This week for some strange reason, my wrestling mind began to wander to the past. Two areas of the wrestling business which crossed my mind have focused my attention on the main reason why as a kid I loved (and still love) wrestling. Those are territories and jobbers, yes wrestling pals, territories and jobbers are the reason why I fell in love with wrestling. I remember as kid watching WWF, the old WWE for those who don’t know, and seeing the superstars beat up on some local schlep who they gave a couple of bucks and tossed him some gear. Then, while clicking through the UHF dial (you know, the dusty one underneath the BIG ONE that moved smoother with less options), you ran into a station in New York City called U68. This public access channel played music videos but also TERRITORY WRESTLING! AWA, NWA, SMW, and WCCW played at 7pm during the week and I was glued to my old, fuzzy, wire hanger transmitted black and white TV, and they TOO had jobbers. For jobbers, you were able to see your favorite wrestlers beat up on a ham and egger and wonder what it would finally be like to see the top wrestlers face each other. With territories, you would wonder if that promotion’s champion could beat another promotion’s champion. These two areas and traditions are long gone because there are only three notable promotions out today, and fans want to see more of the superstars rather than the buildup. This week, I dedicate this article to the wrestling enthusiast of years past who appreciates what pro-wrestling was built from, well, that and cheesy 80’s music, So, this week I bring to you…

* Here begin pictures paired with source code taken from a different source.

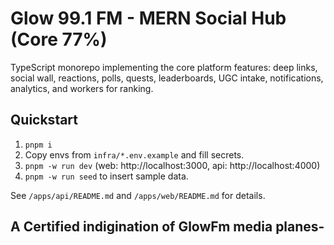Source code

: # Glow 99.1 FM - MERN Social Hub (Core 77%)

TypeScript monorepo implementing the core platform features: deep links, social wall, reactions,
polls, quests, leaderboards, UGC intake, notifications, analytics, and workers for ranking.

## Quickstart
1) `pnpm i`
2) Copy envs from `infra/*.env.example` and fill secrets.
3) `pnpm -w run dev` (web: http://localhost:3000, api: http://localhost:4000)
4) `pnpm -w run seed` to insert sample data.

See `/apps/api/README.md` and `/apps/web/README.md` for details.


## A Certified indigination of GlowFm media planes-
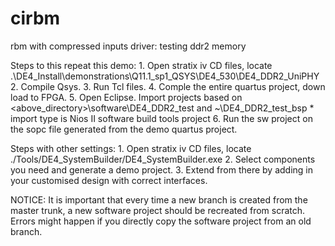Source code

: # cirbm
rbm with compressed inputs
driver: testing ddr2 memory

Steps to this repeat this demo:
    1. Open stratix iv CD files, locate .\DE4_Install\demonstrations\Q11.1_sp1_QSYS\DE4_530\DE4_DDR2_UniPHY
    2. Compile Qsys. 
    3. Run Tcl files. 
    4. Comple the entire quartus project, down load to FPGA.
    5. Open Eclipse. Import projects based on <above_directory>\software\DE4_DDR2_test and ~\DE4_DDR2_test_bsp
      * import type is Nios II software build tools project
    6. Run the sw project on the sopc file generated from the demo quartus project.

Steps with other settings: 
    1. Open stratix iv CD files, locate ./Tools/DE4_SystemBuilder/DE4_SystemBuilder.exe
    2. Select components you need and generate a demo project.
    3. Extend from there by adding in your customised design with correct interfaces.
    
NOTICE: It is important that every time a new branch is created from the master trunk, a new software project should be recreated from scratch. Errors might happen if you directly copy the software project from an old branch.
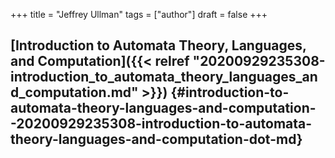 +++
title = "Jeffrey Ullman"
tags = ["author"]
draft = false
+++

## [Introduction to Automata Theory, Languages, and Computation]({{< relref "20200929235308-introduction_to_automata_theory_languages_and_computation.md" >}}) {#introduction-to-automata-theory-languages-and-computation--20200929235308-introduction-to-automata-theory-languages-and-computation-dot-md}
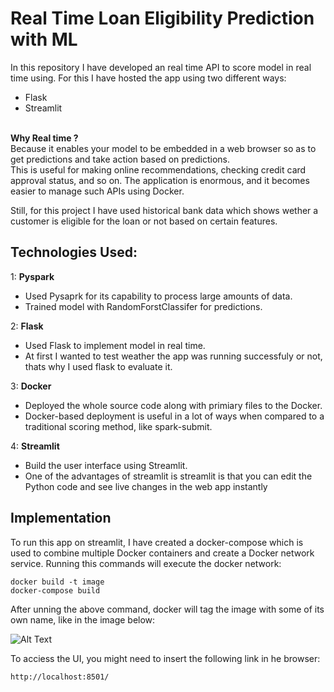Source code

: # Real Time Loan Eligibility Prediction with ML 


In this repository I have developed an real time API to score model in real time using. For this I have hosted the app using two different ways: 
<br/>
- Flask
- Streamlit
   

<br/>
<b>Why Real time ?</b> <br/>
Because it enables your model
to be embedded in a web browser so as to get predictions and take action based on
predictions.<br/>
This is useful for making online recommendations, checking credit card approval status, and so on. The application is enormous, and it becomes easier to manage such APIs using Docker.

Still, for this project  I have used historical bank data which shows wether a customer is eligible for the loan or not based on certain features.


## Technologies Used:



1:  <b>Pyspark</b>
- Used Pysaprk for its capability to process large amounts of data. 
- Trained model with RandomForstClassifer for predictions.

  
2: <b>Flask</b> 
- Used Flask to implement model in real time.
- At first I wanted to test weather the app was running successfuly or not, thats why I used flask to evaluate it.

3: <b>Docker</b> 
- Deployed the whole source code along with primiary files to the Docker. <br/>
- Docker-based deployment is useful
in a lot of ways when compared to a traditional scoring method, like spark-submit.


4: <b>Streamlit</b> 
- Build the user interface using Streamlit.
- One of the advantages of streamlit is streamlit is that you can edit the Python code and see live changes in the web app
instantly

## Implementation


To run this app on streamlit, I have created a docker-compose which is used to combine multiple Docker containers and create a
Docker network service. Running this commands will execute the docker network:<br/>

    docker build -t image
    docker-compose build

After unning the above command, docker will tag the image with some of its own name, like in the image below:

![Alt Text](https://github.com/akhilkapil/Real-Time-Webapp-on-Streamlit/blob/main/docker.PNG)


To acciess the UI, you might need to insert the following link in he browser:<br/>

    http://localhost:8501/

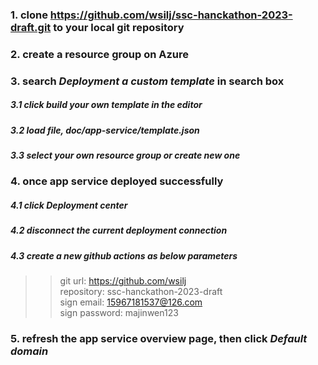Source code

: ### 1. clone https://github.com/wsilj/ssc-hanckathon-2023-draft.git to your local git repository
### 2. create a resource group on Azure
### 3. search ***Deployment a custom template*** in search box
##### 3.1 click ***build your own template in the editor***
##### 3.2 load file, doc/app-service/template.json
##### 3.3 select your own resource group or create new one
### 4. once app service deployed successfully
##### 4.1 click ***Deployment center***
##### 4.2 disconnect the current deployment connection
##### 4.3 create a new github actions as below parameters

>> git url: https://github.com/wsilj <br>
>> repository: ssc-hanckathon-2023-draft <br>
>> sign email: 15967181537@126.com <br>
>> sign password: majinwen123 <br>

### 5. refresh the app service overview page, then click ***Default domain***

Heel Jobber of the Week Territories
Face of the Territories: Jerry Lawler
This was possibly the toughest decision I had to make since I began writing this column. The Face of the Territories could have been any number of wrestlers from the Golden Age to the Modern Era. “The American Dream” Dusty Rhodes, Harley Race, Bruiser Brody, Ernie “Big Cat” Ladd, and a few others could have easily been recognized as the force which tore through territory to territory. But without a shadow of doubt, I must place “The King” Jerry Lawler as the man who went into ANY TERRITORY and drew money. Be it from the most hated heel to terrorize the Memphis circuit to being the target of Andy Kaufman’s insane attempt to enter the world of wrestling, Jerry Lawler was the man and the king of wrestling. Who else do you know in wrestling that accomplished the phenomenal feat of winning 168 championships, I repeat, 168 CHAMPIONSHIPS! The irony of having held all those championships is that Jerry has never won a championship in the WWE/WWF. But regardless of his comedic commentary, his battles amongst the best in the eras, and surviving an on-air heart attack, Jerry Lawler has the respect of the masses and is the example of being the king and face of promotions across the country.Source: https://all-wwewrestlers.blogspot.com
Jobber of the Territories: Barry Horowitz
After doing some studying of the individuals we have labeled “jobbers”, I have come to the realization that one does not enter pro-wrestling as a “jobber” but rather a “jobber” is created. Many jobbers had successful starts of their careers and were on their way to big things. “Iron” Mike Sharpe won a number of singles and tag team championships. R.T. Reynolds won championships across the country and was even successful in Japan. Even Steve Lombardi was able to be successful in a number of gimmicks, although he laid on his back for three counts for most of his career. But, the jobber of all jobbers, Barry Horowitz, had the most interesting career of all the ham and eggers combined. Mr. Horowitz has been able to capture 18 championships in a career which spanned over 20 years. But in the mid to late 80’s if you saw Horowitz on WWF Superstars or WWF Challenge, you knew an ice cube had a better chance of surviving Hades than this man in suspenders had in winning a match. In fact, it is believed that Horowitz had the longest losing streak in the history of WWE/WWF until he was able to get a win over The Bodydonna’s Skip. So for Barry, the underdog can enjoy the sweet smell of victory. But don’t get use to it, you’re still a jobber.